## Task to complete
Set down the passage of the report below on the Melbourne 13 hearing word for word, from "The court heard" to "court security provisions.".

## Selected extract
>>>

Lawyers acting for 12 of the "Melbourne 13", a group of Muslim men who have been held in Barwon's Maximum Security Prison for more than a year, argued on March 20 that the possibility of a fair trial had been jeopardised and applied for a stay in proceedings.
The court heard that the men have been held in harsher conditions than prisoners in maximum security, despite being on remand and therefore presumed innocent. These conditions include having to wear orange jumpsuits; being locked up for 18 hours a day; only being allowed a one hour non-contact visit a week; not being allowed to pray together; and being denied basic medical treatment. The lawyers also cited a lack of proper access to some prosecution documents relating to the trial, and harsh court security provisions.
The 13 men, arrested in November 2005 and March 2006, are charged with belonging to, and funding, an unnamed terrorist organisation. What is less known is that the men have been deemed to be the terrorist organisation. They have not been charged with planning a specific terrorist act.
On the hearing's second day, Corrections Victoria considered making some concessions, including changing visitation rights, increasing out-of-cell time, and possibly transferring the prisoners to Melbourne Remand Centre during the trial. Currently, the men travel for around five hours in a police van to appear at court and, once there, have to sit behind a perspex sheet surrounded by 16 prison guards, making it hard for them to instruct their lawyers. The legal team wants the security arrangements changed for the men's criminal trial, scheduled for July.
Prison services director Roderick Wise has conceded that the men's remand conditions were harsher than those of convicted criminals, but argued allowing them access to education and group activities was a security risk. Lawyers for the prisoners told the court that the harsh security measures would create "a very prejudicial image to the jury". On March 21, the stay in proceedings hearing was adjourned until at least May.

<<<

[Stored data entries]
>>>

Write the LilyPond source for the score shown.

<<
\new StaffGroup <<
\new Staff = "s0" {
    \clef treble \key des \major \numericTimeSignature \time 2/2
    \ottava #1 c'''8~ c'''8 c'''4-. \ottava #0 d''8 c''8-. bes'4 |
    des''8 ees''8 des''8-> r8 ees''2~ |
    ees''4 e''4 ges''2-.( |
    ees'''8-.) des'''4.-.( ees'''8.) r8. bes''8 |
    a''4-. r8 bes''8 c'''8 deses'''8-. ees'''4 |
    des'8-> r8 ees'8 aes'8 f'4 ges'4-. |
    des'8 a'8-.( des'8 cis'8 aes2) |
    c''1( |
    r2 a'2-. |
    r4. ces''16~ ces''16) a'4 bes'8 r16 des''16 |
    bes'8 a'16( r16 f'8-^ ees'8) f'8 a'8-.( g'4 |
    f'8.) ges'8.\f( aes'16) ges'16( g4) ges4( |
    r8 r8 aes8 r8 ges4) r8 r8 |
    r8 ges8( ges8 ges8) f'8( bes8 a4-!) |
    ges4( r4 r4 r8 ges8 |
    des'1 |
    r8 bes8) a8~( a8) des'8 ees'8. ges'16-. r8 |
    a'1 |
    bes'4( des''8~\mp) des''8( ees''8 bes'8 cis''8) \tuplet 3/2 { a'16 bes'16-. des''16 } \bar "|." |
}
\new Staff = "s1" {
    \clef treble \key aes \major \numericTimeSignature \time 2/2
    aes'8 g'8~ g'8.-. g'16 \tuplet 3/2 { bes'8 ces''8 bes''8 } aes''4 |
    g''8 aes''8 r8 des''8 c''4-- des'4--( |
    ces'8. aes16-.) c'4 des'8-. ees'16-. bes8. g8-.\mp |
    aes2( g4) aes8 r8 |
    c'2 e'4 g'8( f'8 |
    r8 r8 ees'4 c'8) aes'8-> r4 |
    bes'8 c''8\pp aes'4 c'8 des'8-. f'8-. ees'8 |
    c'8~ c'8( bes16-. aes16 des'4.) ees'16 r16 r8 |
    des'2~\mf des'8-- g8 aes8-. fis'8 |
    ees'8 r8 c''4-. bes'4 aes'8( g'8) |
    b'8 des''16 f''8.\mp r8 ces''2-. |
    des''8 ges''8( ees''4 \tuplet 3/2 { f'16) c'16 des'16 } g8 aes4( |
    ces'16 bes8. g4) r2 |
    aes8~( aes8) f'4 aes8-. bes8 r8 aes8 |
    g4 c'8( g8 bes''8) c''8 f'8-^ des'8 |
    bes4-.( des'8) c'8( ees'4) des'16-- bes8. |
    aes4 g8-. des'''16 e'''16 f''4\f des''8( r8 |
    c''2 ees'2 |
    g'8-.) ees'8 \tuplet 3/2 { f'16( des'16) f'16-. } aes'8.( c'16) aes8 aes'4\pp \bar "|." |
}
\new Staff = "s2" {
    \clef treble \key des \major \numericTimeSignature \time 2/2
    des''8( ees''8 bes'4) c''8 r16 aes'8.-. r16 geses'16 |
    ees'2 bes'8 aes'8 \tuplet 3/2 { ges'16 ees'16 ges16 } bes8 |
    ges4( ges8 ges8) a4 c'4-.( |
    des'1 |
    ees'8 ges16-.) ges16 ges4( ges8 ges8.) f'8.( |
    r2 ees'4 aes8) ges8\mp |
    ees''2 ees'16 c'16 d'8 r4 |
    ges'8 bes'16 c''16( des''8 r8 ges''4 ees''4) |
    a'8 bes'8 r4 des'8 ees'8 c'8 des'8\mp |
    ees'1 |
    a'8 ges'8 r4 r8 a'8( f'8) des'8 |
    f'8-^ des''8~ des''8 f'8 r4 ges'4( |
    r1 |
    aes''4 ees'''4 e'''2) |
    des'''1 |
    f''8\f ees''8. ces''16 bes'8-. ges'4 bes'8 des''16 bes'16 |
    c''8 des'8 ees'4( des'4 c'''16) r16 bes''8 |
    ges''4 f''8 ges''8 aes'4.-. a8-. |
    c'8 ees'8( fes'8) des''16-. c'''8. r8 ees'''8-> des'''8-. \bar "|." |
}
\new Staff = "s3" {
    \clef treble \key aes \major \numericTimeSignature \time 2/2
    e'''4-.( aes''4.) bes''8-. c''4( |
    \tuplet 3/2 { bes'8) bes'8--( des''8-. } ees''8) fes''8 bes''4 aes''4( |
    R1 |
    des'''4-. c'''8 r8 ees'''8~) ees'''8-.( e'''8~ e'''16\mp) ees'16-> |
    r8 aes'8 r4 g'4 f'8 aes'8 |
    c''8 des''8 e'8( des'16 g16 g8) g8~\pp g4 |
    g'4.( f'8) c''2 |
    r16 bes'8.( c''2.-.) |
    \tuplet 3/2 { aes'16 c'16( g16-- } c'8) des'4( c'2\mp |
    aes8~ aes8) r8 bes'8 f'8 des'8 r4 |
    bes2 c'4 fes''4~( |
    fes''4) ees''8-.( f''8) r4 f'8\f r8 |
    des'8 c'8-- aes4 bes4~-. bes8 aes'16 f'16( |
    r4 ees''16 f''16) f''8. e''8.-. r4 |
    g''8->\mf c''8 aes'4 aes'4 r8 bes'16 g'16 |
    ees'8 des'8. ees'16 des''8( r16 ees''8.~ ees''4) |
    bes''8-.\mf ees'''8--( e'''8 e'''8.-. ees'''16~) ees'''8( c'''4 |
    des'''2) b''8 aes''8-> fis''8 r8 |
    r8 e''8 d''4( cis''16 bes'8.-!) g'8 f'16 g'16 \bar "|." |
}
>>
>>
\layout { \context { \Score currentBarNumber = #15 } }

<<<

## Your response
The court heard that the men have been held in harsher conditions than prisoners in maximum security, despite being on remand and therefore presumed innocent. These conditions include having to wear orange jumpsuits; being locked up for 18 hours a day; only being allowed a one hour non-contact visit a week; not being allowed to pray together; and being denied basic medical treatment. The lawyers also cited a lack of proper access to some prosecution documents relating to the trial, and harsh court security provisions.